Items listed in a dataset
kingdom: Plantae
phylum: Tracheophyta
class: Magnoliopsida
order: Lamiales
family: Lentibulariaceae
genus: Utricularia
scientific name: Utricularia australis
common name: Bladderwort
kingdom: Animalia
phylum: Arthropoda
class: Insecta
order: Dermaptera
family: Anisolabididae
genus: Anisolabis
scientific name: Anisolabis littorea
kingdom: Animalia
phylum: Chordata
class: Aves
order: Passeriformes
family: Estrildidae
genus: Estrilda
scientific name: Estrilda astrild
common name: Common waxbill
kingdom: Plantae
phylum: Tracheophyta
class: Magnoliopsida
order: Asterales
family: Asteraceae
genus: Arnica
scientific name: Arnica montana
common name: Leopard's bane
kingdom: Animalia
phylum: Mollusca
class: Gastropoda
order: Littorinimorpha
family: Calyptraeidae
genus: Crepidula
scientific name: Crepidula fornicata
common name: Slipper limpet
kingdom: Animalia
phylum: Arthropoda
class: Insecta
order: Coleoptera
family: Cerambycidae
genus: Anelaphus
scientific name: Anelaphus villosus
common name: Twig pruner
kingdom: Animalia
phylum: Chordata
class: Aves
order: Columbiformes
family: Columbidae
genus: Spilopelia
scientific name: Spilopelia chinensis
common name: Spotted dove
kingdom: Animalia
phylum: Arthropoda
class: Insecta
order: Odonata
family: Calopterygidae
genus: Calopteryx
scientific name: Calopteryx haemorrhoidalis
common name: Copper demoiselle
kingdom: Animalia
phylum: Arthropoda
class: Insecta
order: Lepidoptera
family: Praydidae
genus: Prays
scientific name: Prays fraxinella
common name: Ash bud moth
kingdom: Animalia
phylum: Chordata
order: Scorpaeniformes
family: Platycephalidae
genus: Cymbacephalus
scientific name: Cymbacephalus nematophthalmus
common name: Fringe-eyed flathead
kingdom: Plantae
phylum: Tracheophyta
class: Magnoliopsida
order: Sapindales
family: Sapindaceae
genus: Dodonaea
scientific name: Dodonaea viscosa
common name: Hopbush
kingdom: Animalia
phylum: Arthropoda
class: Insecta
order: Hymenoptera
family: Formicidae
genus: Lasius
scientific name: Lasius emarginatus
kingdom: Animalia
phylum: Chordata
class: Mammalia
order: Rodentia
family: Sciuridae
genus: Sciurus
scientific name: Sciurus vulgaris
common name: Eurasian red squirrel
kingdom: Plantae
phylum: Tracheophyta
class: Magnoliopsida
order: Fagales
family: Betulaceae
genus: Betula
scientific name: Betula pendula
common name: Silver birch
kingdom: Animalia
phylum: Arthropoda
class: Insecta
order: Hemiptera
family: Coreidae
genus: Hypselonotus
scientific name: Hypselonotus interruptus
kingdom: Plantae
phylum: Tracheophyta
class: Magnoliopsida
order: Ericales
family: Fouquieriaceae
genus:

| Directions for this task |
Rewrite all of the items above with "common name" changed to "vernacular name" wherever it occurs, keeping everything else the same.

| Answer |
kingdom: Plantae
phylum: Tracheophyta
class: Magnoliopsida
order: Lamiales
family: Lentibulariaceae
genus: Utricularia
scientific name: Utricularia australis
vernacular name: Bladderwort
kingdom: Animalia
phylum: Arthropoda
class: Insecta
order: Dermaptera
family: Anisolabididae
genus: Anisolabis
scientific name: Anisolabis littorea
kingdom: Animalia
phylum: Chordata
class: Aves
order: Passeriformes
family: Estrildidae
genus: Estrilda
scientific name: Estrilda astrild
vernacular name: Common waxbill
kingdom: Plantae
phylum: Tracheophyta
class: Magnoliopsida
order: Asterales
family: Asteraceae
genus: Arnica
scientific name: Arnica montana
vernacular name: Leopard's bane
kingdom: Animalia
phylum: Mollusca
class: Gastropoda
order: Littorinimorpha
family: Calyptraeidae
genus: Crepidula
scientific name: Crepidula fornicata
vernacular name: Slipper limpet
kingdom: Animalia
phylum: Arthropoda
class: Insecta
order: Coleoptera
family: Cerambycidae
genus: Anelaphus
scientific name: Anelaphus villosus
vernacular name: Twig pruner
kingdom: Animalia
phylum: Chordata
class: Aves
order: Columbiformes
family: Columbidae
genus: Spilopelia
scientific name: Spilopelia chinensis
vernacular name: Spotted dove
kingdom: Animalia
phylum: Arthropoda
class: Insecta
order: Odonata
family: Calopterygidae
genus: Calopteryx
scientific name: Calopteryx haemorrhoidalis
vernacular name: Copper demoiselle
kingdom: Animalia
phylum: Arthropoda
class: Insecta
order: Lepidoptera
family: Praydidae
genus: Prays
scientific name: Prays fraxinella
vernacular name: Ash bud moth
kingdom: Animalia
phylum: Chordata
order: Scorpaeniformes
family: Platycephalidae
genus: Cymbacephalus
scientific name: Cymbacephalus nematophthalmus
vernacular name: Fringe-eyed flathead
kingdom: Plantae
phylum: Tracheophyta
class: Magnoliopsida
order: Sapindales
family: Sapindaceae
genus: Dodonaea
scientific name: Dodonaea viscosa
vernacular name: Hopbush
kingdom: Animalia
phylum: Arthropoda
class: Insecta
order: Hymenoptera
family: Formicidae
genus: Lasius
scientific name: Lasius emarginatus
kingdom: Animalia
phylum: Chordata
class: Mammalia
order: Rodentia
family: Sciuridae
genus: Sciurus
scientific name: Sciurus vulgaris
vernacular name: Eurasian red squirrel
kingdom: Plantae
phylum: Tracheophyta
class: Magnoliopsida
order: Fagales
family: Betulaceae
genus: Betula
scientific name: Betula pendula
vernacular name: Silver birch
kingdom: Animalia
phylum: Arthropoda
class: Insecta
order: Hemiptera
family: Coreidae
genus: Hypselonotus
scientific name: Hypselonotus interruptus
kingdom: Plantae
phylum: Tracheophyta
class: Magnoliopsida
order: Ericales
family: Fouquieriaceae
genus:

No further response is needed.